The observer is outside the water; the stones are in water (say, 1 m below the surface). This produces a higher-pitched sound for the observer than if both the observer and the stones are in air.
Is this because it takes more energy for the sound waves to travel through water than through air, so that the ones that we hear from outside are the ones that had higher frequencies after the collision to begin with?
Does the density of the medium that is disturbed by a rigid body collision have any effect on the frequency distribution of the sound waves that are generated? For example, does the higher "stiffness" of the cage of water molecules surrounding the stones that are vibrating mean higher frequency normal-modes?
Finally, does the refraction at the water-air interface play any role?
Best Answer
The frequency of a sound wave cannot change as it crosses the water-air boundary. The wavelength can, and does, change but the frequency cannot because if it did there would be no way to match the two waves at the interface. This means that the higher frequency is not some quirk of the sound propagation, but that the colliding stones emit a higher frequency when in water.
To see why this is we need to consider how the sound is generated. When the two stones collide this generates a shock wave that propagates into the interior of the stones and makes them vibrate. At the surface of the stones the vibrations propagate into the surrounding medium as a sound wave, and that's ultimately what we hear. A stone will have some set of normal modes, and the shock wave will transfer energy into these normal modes exciting them in some probably rather random way that will depend on the details of the impact. The sound we hear is the combination of the frequencies and amplitudes of all these normal modes.

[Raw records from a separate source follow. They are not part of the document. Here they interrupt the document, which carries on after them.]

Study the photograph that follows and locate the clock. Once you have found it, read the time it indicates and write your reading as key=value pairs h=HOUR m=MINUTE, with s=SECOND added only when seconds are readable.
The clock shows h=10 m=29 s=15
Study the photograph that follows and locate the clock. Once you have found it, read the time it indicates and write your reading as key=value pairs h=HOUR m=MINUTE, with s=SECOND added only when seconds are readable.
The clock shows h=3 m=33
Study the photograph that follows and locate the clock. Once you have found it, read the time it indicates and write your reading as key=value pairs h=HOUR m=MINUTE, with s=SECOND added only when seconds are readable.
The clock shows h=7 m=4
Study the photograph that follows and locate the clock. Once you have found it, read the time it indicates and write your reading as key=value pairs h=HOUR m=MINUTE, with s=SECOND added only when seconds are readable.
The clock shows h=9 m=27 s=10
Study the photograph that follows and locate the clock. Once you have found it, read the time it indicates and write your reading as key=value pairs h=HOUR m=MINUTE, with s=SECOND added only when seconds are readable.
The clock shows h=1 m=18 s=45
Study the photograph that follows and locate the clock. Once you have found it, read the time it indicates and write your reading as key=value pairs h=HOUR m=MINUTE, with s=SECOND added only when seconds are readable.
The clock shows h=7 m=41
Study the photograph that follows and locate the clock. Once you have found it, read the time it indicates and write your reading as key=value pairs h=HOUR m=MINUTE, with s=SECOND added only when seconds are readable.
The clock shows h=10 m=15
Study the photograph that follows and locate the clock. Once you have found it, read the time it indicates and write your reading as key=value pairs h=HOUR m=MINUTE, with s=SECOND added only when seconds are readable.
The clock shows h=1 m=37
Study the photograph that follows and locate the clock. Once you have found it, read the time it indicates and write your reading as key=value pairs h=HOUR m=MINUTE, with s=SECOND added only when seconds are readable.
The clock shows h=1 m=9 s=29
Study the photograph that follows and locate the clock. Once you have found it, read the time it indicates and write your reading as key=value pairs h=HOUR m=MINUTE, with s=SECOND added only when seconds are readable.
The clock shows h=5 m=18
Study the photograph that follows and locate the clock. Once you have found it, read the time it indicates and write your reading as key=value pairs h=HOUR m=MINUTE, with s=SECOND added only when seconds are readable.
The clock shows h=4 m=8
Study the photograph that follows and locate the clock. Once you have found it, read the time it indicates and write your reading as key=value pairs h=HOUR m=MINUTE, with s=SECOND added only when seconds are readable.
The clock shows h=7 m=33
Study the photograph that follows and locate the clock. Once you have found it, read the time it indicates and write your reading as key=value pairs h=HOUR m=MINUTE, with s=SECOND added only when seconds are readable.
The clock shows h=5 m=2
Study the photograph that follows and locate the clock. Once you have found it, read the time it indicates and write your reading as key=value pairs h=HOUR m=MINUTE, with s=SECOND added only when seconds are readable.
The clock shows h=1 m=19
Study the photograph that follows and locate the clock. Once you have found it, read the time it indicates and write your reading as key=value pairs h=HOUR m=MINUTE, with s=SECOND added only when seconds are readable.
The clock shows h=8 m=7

The reason that the sound of the impact is different in water is simply that the normal modes of an object in a medium like water are different to the normal modes of the same object in air. This is because water has a (much!) high bulk modulus than air and the surrounding water resists being moved by the surface of the vibrating stone far more than air does. It would be a brave physicist who would predict exactly how the sound would change because this will be complicated. Vibrational modes that cause lateral displacement of the water will tend to be slowed because the water has a higher density than air. On the other hand vibrational modes that cause compression of the water will shift to a higher frequency because water has a higher bulk modulus than air.
It might be possible to calculate exactly how the bulk modulus and density of the medium affect the normal modes for some idealised object like a perfectly elastic sphere. I've Googled for such calculations but with no luck - if anyone finds a relevant link please feel free to edit it in or add it as a comment. For now all i can say is that experiment shows the normal modes that shift to higher frequency dominate the sound we hear.